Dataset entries
-=-=-=-=-
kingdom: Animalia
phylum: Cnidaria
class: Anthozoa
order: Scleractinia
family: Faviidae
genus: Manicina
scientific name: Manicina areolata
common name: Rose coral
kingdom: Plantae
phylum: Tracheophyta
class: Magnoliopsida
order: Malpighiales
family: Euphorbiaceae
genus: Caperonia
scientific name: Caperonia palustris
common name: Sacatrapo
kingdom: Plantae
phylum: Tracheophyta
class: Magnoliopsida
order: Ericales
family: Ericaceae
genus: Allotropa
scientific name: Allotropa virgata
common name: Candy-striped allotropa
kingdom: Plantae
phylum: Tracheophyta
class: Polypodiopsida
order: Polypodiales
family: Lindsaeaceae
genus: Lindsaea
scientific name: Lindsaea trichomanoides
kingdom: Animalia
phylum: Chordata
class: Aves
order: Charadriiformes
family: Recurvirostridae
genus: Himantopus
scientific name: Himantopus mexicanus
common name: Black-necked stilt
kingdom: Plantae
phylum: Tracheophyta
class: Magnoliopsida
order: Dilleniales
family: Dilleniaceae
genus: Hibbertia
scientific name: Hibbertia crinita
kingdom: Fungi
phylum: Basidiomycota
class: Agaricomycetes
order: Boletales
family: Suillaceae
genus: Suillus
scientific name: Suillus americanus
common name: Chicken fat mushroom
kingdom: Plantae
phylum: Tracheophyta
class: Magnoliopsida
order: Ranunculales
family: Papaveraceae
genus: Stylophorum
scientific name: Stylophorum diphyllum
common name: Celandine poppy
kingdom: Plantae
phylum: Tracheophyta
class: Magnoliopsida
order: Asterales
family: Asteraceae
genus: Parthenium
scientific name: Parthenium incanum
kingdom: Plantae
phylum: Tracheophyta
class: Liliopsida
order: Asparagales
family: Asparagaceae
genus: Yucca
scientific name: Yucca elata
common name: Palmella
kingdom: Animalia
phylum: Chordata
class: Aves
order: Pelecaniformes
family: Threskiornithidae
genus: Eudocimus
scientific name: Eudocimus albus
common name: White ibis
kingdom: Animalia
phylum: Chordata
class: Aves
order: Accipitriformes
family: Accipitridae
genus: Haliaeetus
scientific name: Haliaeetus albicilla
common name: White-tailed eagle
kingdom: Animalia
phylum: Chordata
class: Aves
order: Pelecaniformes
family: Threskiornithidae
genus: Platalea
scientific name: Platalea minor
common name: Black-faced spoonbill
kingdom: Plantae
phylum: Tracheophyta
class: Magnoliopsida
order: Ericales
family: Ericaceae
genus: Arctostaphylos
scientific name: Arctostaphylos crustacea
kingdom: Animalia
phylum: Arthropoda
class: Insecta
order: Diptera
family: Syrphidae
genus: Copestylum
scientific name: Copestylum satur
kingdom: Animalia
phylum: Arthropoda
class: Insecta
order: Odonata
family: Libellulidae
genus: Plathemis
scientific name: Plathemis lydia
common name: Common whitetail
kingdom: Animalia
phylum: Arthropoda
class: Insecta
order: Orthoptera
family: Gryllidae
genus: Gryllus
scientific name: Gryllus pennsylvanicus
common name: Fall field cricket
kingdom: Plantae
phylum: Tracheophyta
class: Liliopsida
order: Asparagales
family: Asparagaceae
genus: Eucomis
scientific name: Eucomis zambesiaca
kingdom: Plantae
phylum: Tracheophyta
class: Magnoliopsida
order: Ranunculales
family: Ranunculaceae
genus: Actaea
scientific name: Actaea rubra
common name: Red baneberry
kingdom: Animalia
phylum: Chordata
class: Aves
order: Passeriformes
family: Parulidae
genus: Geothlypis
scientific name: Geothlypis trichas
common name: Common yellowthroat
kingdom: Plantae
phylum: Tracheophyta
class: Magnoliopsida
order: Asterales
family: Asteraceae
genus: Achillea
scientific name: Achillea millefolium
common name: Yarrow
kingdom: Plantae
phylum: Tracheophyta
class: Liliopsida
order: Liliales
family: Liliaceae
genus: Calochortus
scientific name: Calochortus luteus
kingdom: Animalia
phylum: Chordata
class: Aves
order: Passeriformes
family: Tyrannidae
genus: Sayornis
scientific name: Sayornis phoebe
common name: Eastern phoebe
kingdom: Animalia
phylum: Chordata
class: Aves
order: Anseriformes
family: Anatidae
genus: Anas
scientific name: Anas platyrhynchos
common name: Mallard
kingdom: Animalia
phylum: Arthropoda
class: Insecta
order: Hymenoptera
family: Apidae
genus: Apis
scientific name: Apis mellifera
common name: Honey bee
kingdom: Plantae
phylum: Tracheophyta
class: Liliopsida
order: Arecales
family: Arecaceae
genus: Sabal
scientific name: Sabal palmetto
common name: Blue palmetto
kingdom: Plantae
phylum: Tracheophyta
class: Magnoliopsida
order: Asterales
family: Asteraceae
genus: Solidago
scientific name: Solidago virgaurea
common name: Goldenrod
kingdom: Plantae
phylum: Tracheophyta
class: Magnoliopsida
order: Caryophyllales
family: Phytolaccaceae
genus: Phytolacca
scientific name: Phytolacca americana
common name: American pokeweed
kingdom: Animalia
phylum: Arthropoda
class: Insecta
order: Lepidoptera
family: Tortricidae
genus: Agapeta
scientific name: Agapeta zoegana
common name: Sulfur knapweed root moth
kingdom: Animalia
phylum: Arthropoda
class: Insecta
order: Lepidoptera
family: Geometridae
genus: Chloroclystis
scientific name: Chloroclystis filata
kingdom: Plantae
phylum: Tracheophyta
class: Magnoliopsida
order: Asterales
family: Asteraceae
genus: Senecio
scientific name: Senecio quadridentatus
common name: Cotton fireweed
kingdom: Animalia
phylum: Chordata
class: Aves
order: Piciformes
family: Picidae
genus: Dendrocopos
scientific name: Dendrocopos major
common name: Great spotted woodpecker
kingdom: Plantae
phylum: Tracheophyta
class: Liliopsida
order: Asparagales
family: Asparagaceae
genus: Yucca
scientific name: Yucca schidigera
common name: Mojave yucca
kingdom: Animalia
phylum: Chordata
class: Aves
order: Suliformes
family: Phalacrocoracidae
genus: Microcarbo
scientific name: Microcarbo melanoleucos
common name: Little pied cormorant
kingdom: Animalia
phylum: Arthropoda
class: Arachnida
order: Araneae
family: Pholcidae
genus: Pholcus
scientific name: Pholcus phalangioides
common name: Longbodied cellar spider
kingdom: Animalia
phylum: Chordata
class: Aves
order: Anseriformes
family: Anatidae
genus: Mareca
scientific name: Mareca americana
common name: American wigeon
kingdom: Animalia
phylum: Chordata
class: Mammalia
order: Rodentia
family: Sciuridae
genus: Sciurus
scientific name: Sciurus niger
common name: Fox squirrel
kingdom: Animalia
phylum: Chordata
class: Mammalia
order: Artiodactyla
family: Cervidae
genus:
-=-=-=-=-
Set problem: Rewrite all of the rows above, changing each "common name" to "vernacular name" and leaving everything else unaltered.

The reply:
kingdom: Animalia
phylum: Cnidaria
class: Anthozoa
order: Scleractinia
family: Faviidae
genus: Manicina
scientific name: Manicina areolata
vernacular name: Rose coral
kingdom: Plantae
phylum: Tracheophyta
class: Magnoliopsida
order: Malpighiales
family: Euphorbiaceae
genus: Caperonia
scientific name: Caperonia palustris
vernacular name: Sacatrapo
kingdom: Plantae
phylum: Tracheophyta
class: Magnoliopsida
order: Ericales
family: Ericaceae
genus: Allotropa
scientific name: Allotropa virgata
vernacular name: Candy-striped allotropa
kingdom: Plantae
phylum: Tracheophyta
class: Polypodiopsida
order: Polypodiales
family: Lindsaeaceae
genus: Lindsaea
scientific name: Lindsaea trichomanoides
kingdom: Animalia
phylum: Chordata
class: Aves
order: Charadriiformes
family: Recurvirostridae
genus: Himantopus
scientific name: Himantopus mexicanus
vernacular name: Black-necked stilt
kingdom: Plantae
phylum: Tracheophyta
class: Magnoliopsida
order: Dilleniales
family: Dilleniaceae
genus: Hibbertia
scientific name: Hibbertia crinita
kingdom: Fungi
phylum: Basidiomycota
class: Agaricomycetes
order: Boletales
family: Suillaceae
genus: Suillus
scientific name: Suillus americanus
vernacular name: Chicken fat mushroom
kingdom: Plantae
phylum: Tracheophyta
class: Magnoliopsida
order: Ranunculales
family: Papaveraceae
genus: Stylophorum
scientific name: Stylophorum diphyllum
vernacular name: Celandine poppy
kingdom: Plantae
phylum: Tracheophyta
class: Magnoliopsida
order: Asterales
family: Asteraceae
genus: Parthenium
scientific name: Parthenium incanum
kingdom: Plantae
phylum: Tracheophyta
class: Liliopsida
order: Asparagales
family: Asparagaceae
genus: Yucca
scientific name: Yucca elata
vernacular name: Palmella
kingdom: Animalia
phylum: Chordata
class: Aves
order: Pelecaniformes
family: Threskiornithidae
genus: Eudocimus
scientific name: Eudocimus albus
vernacular name: White ibis
kingdom: Animalia
phylum: Chordata
class: Aves
order: Accipitriformes
family: Accipitridae
genus: Haliaeetus
scientific name: Haliaeetus albicilla
vernacular name: White-tailed eagle
kingdom: Animalia
phylum: Chordata
class: Aves
order: Pelecaniformes
family: Threskiornithidae
genus: Platalea
scientific name: Platalea minor
vernacular name: Black-faced spoonbill
kingdom: Plantae
phylum: Tracheophyta
class: Magnoliopsida
order: Ericales
family: Ericaceae
genus: Arctostaphylos
scientific name: Arctostaphylos crustacea
kingdom: Animalia
phylum: Arthropoda
class: Insecta
order: Diptera
family: Syrphidae
genus: Copestylum
scientific name: Copestylum satur
kingdom: Animalia
phylum: Arthropoda
class: Insecta
order: Odonata
family: Libellulidae
genus: Plathemis
scientific name: Plathemis lydia
vernacular name: Common whitetail
kingdom: Animalia
phylum: Arthropoda
class: Insecta
order: Orthoptera
family: Gryllidae
genus: Gryllus
scientific name: Gryllus pennsylvanicus
vernacular name: Fall field cricket
kingdom: Plantae
phylum: Tracheophyta
class: Liliopsida
order: Asparagales
family: Asparagaceae
genus: Eucomis
scientific name: Eucomis zambesiaca
kingdom: Plantae
phylum: Tracheophyta
class: Magnoliopsida
order: Ranunculales
family: Ranunculaceae
genus: Actaea
scientific name: Actaea rubra
vernacular name: Red baneberry
kingdom: Animalia
phylum: Chordata
class: Aves
order: Passeriformes
family: Parulidae
genus: Geothlypis
scientific name: Geothlypis trichas
vernacular name: Common yellowthroat
kingdom: Plantae
phylum: Tracheophyta
class: Magnoliopsida
order: Asterales
family: Asteraceae
genus: Achillea
scientific name: Achillea millefolium
vernacular name: Yarrow
kingdom: Plantae
phylum: Tracheophyta
class: Liliopsida
order: Liliales
family: Liliaceae
genus: Calochortus
scientific name: Calochortus luteus
kingdom: Animalia
phylum: Chordata
class: Aves
order: Passeriformes
family: Tyrannidae
genus: Sayornis
scientific name: Sayornis phoebe
vernacular name: Eastern phoebe
kingdom: Animalia
phylum: Chordata
class: Aves
order: Anseriformes
family: Anatidae
genus: Anas
scientific name: Anas platyrhynchos
vernacular name: Mallard
kingdom: Animalia
phylum: Arthropoda
class: Insecta
order: Hymenoptera
family: Apidae
genus: Apis
scientific name: Apis mellifera
vernacular name: Honey bee
kingdom: Plantae
phylum: Tracheophyta
class: Liliopsida
order: Arecales
family: Arecaceae
genus: Sabal
scientific name: Sabal palmetto
vernacular name: Blue palmetto
kingdom: Plantae
phylum: Tracheophyta
class: Magnoliopsida
order: Asterales
family: Asteraceae
genus: Solidago
scientific name: Solidago virgaurea
vernacular name: Goldenrod
kingdom: Plantae
phylum: Tracheophyta
class: Magnoliopsida
order: Caryophyllales
family: Phytolaccaceae
genus: Phytolacca
scientific name: Phytolacca americana
vernacular name: American pokeweed
kingdom: Animalia
phylum: Arthropoda
class: Insecta
order: Lepidoptera
family: Tortricidae
genus: Agapeta
scientific name: Agapeta zoegana
vernacular name: Sulfur knapweed root moth
kingdom: Animalia
phylum: Arthropoda
class: Insecta
order: Lepidoptera
family: Geometridae
genus: Chloroclystis
scientific name: Chloroclystis filata
kingdom: Plantae
phylum: Tracheophyta
class: Magnoliopsida
order: Asterales
family: Asteraceae
genus: Senecio
scientific name: Senecio quadridentatus
vernacular name: Cotton fireweed
kingdom: Animalia
phylum: Chordata
class: Aves
order: Piciformes
family: Picidae
genus: Dendrocopos
scientific name: Dendrocopos major
vernacular name: Great spotted woodpecker
kingdom: Plantae
phylum: Tracheophyta
class: Liliopsida
order: Asparagales
family: Asparagaceae
genus: Yucca
scientific name: Yucca schidigera
vernacular name: Mojave yucca
kingdom: Animalia
phylum: Chordata
class: Aves
order: Suliformes
family: Phalacrocoracidae
genus: Microcarbo
scientific name: Microcarbo melanoleucos
vernacular name: Little pied cormorant
kingdom: Animalia
phylum: Arthropoda
class: Arachnida
order: Araneae
family: Pholcidae
genus: Pholcus
scientific name: Pholcus phalangioides
vernacular name: Longbodied cellar spider
kingdom: Animalia
phylum: Chordata
class: Aves
order: Anseriformes
family: Anatidae
genus: Mareca
scientific name: Mareca americana
vernacular name: American wigeon
kingdom: Animalia
phylum: Chordata
class: Mammalia
order: Rodentia
family: Sciuridae
genus: Sciurus
scientific name: Sciurus niger
vernacular name: Fox squirrel
kingdom: Animalia
phylum: Chordata
class: Mammalia
order: Artiodactyla
family: Cervidae
genus:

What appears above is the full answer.